Metagenome Sequencing

Metagenomics is the study of the genomes of a whole microbial community, which has several advantages over single bacterial genomic studies. Microorganisms generally live in symbiotic relationships, and thus metagenomics studies focuses on the genome sequencing of symbiotic microbes instead of a single microbial species. Thus, it does not require the isolation or lab cultivation of individual microbial species.

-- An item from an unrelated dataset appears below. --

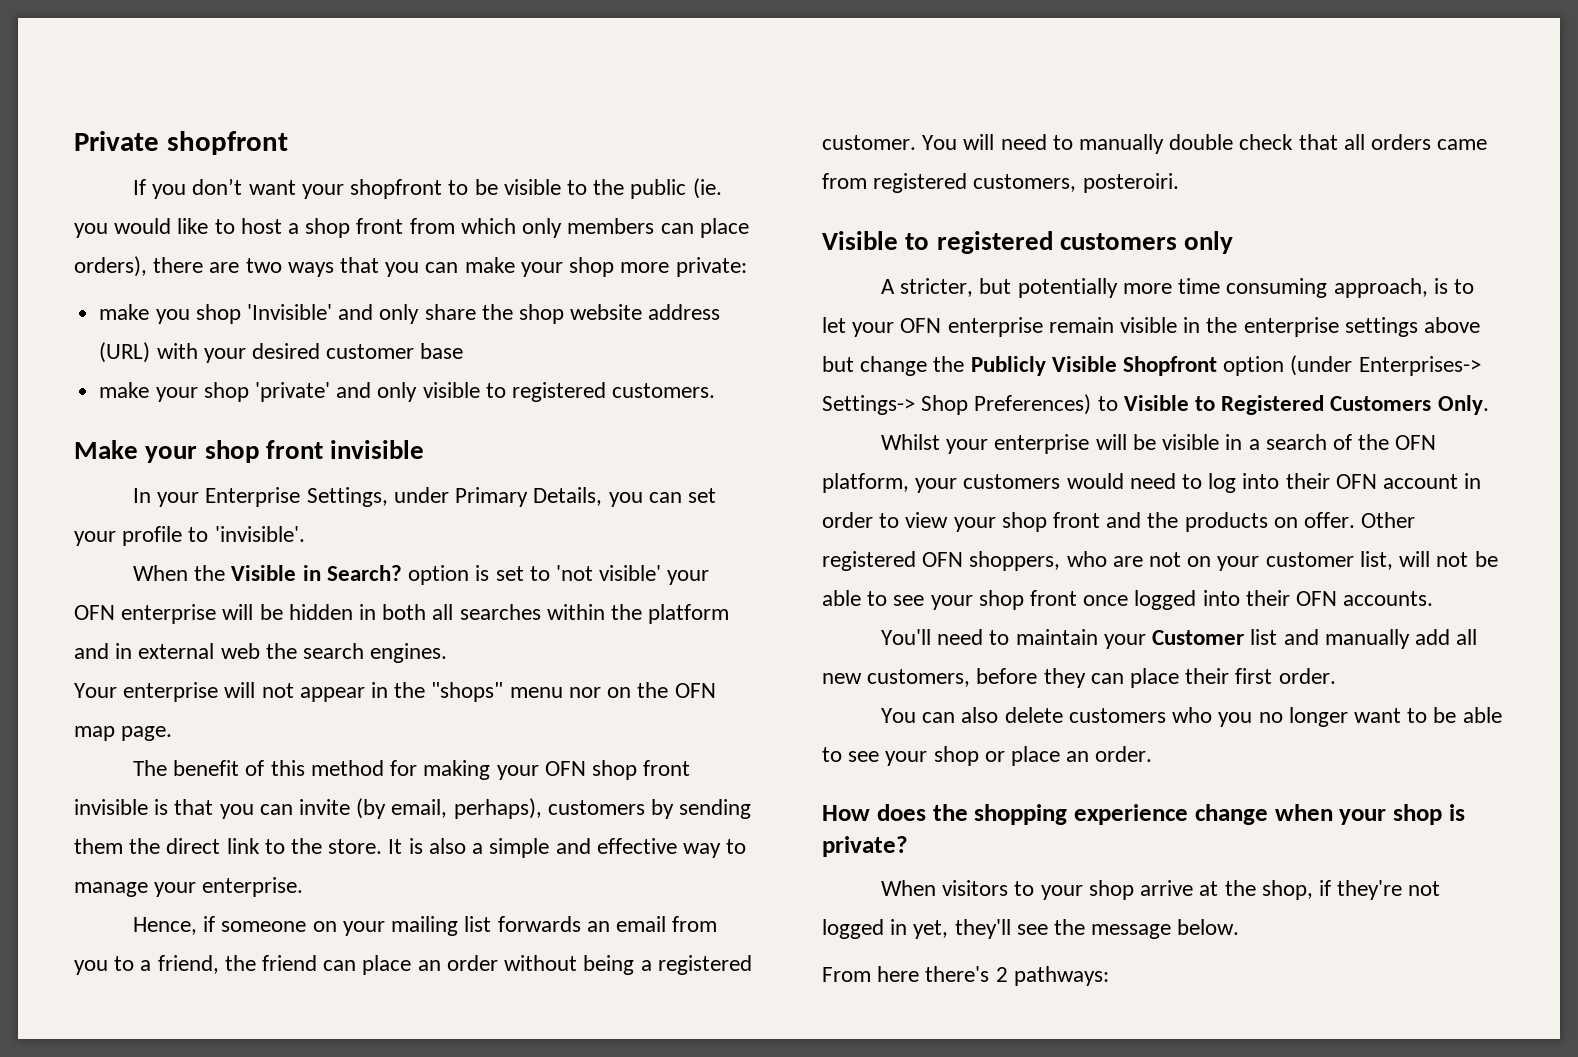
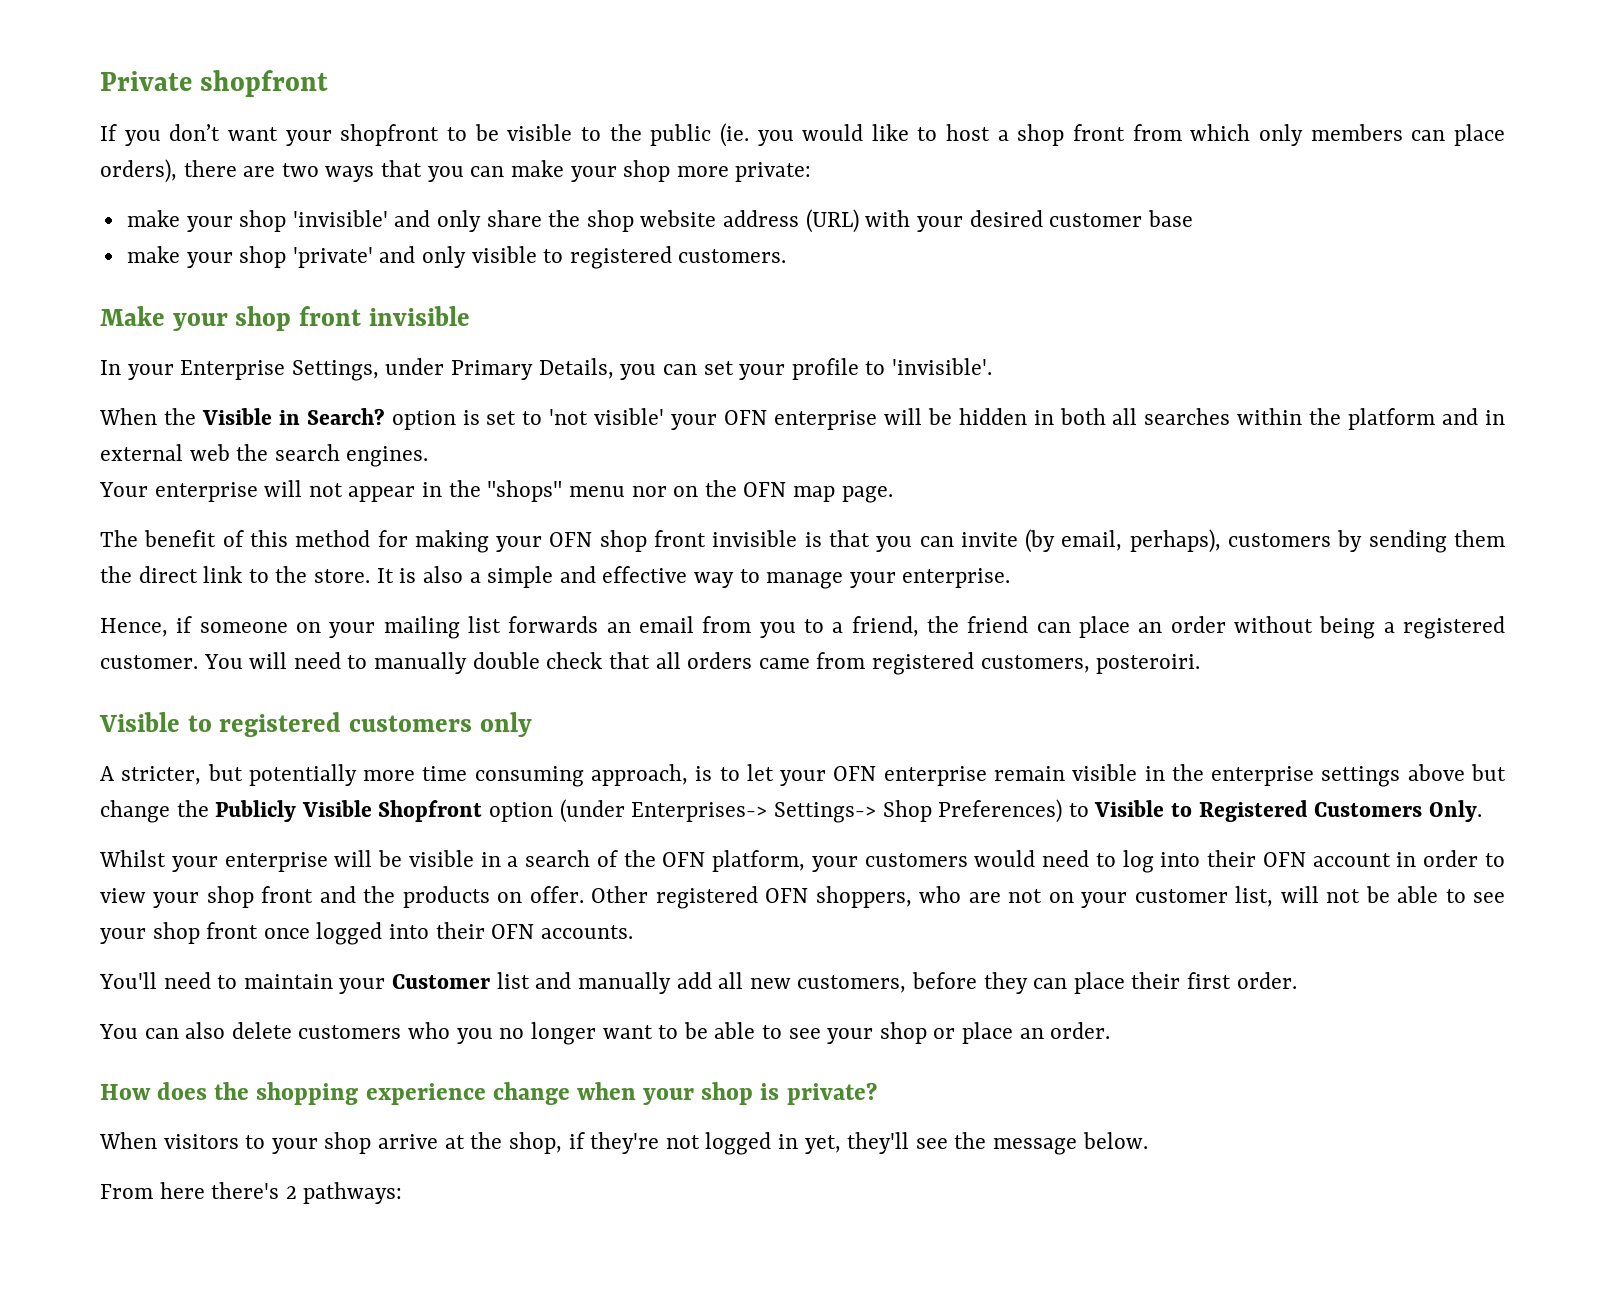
[155,304,332,324] you shop 'Invisible' -> [186,210,388,232] your shop 'invisible'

Currently there are two main sequencing strategies used in metagenomics: 16S rRNA sequence analysis using Sanger sequencing technology and metagenomics or metatranscriptomics analysis using NGS technology. The former method allows a general taxonomic classification, but does not detect trace species in a microbial community; therefore, it cannot fully characterize the diversity of gene function within the samples. The latter method allows additional research at the nucleotide level, such as species clustering analysis, gene function analysis, and association studies.

Workflow

Bioinformatics analysis primarily includes: species composition analysis, short reads assembly, gene prediction, gene functional annotation, and statistical analysis of the results. For multiple samples, the comparative analysis between the different samples and the association studies can also be provided.

Metagenome-Sequencing-workflow.jpg

Bioinformatics

Data analysis includes:

16S rRNA analysis:

We overlap the high quality paired-end reads to form tags from the V3/V6 hypervariable region of the 16S rRNA gene sequence. Taxonomic classification is then performed by aligning these tags to the database and followed by operational taxonomic unit (OTU) analysis based on clustering distance.

Metagenome analysis:

(a) Short-reads analysis: This is based on short-read alignment to the sequenced bacterial genome database where species quantitative analysis is performed first, followed by assembly of the metagenomics reads into contigs and gene prediction from these contigs. Finally, functional annotation and species diversity of the genes are obtained by alignment to data in several databases, including Nt, Nr, KEGG, COG, Swissprot, eggNOG, CAZy, etc.

(b) EGTs analysis: High quality paired-end reads are overlapped to form Environmental Gene Tags (EGTs), after which phylogenetic and functional annotation are performed by aligning to data in several, e.g. Nt, Nr database, etc.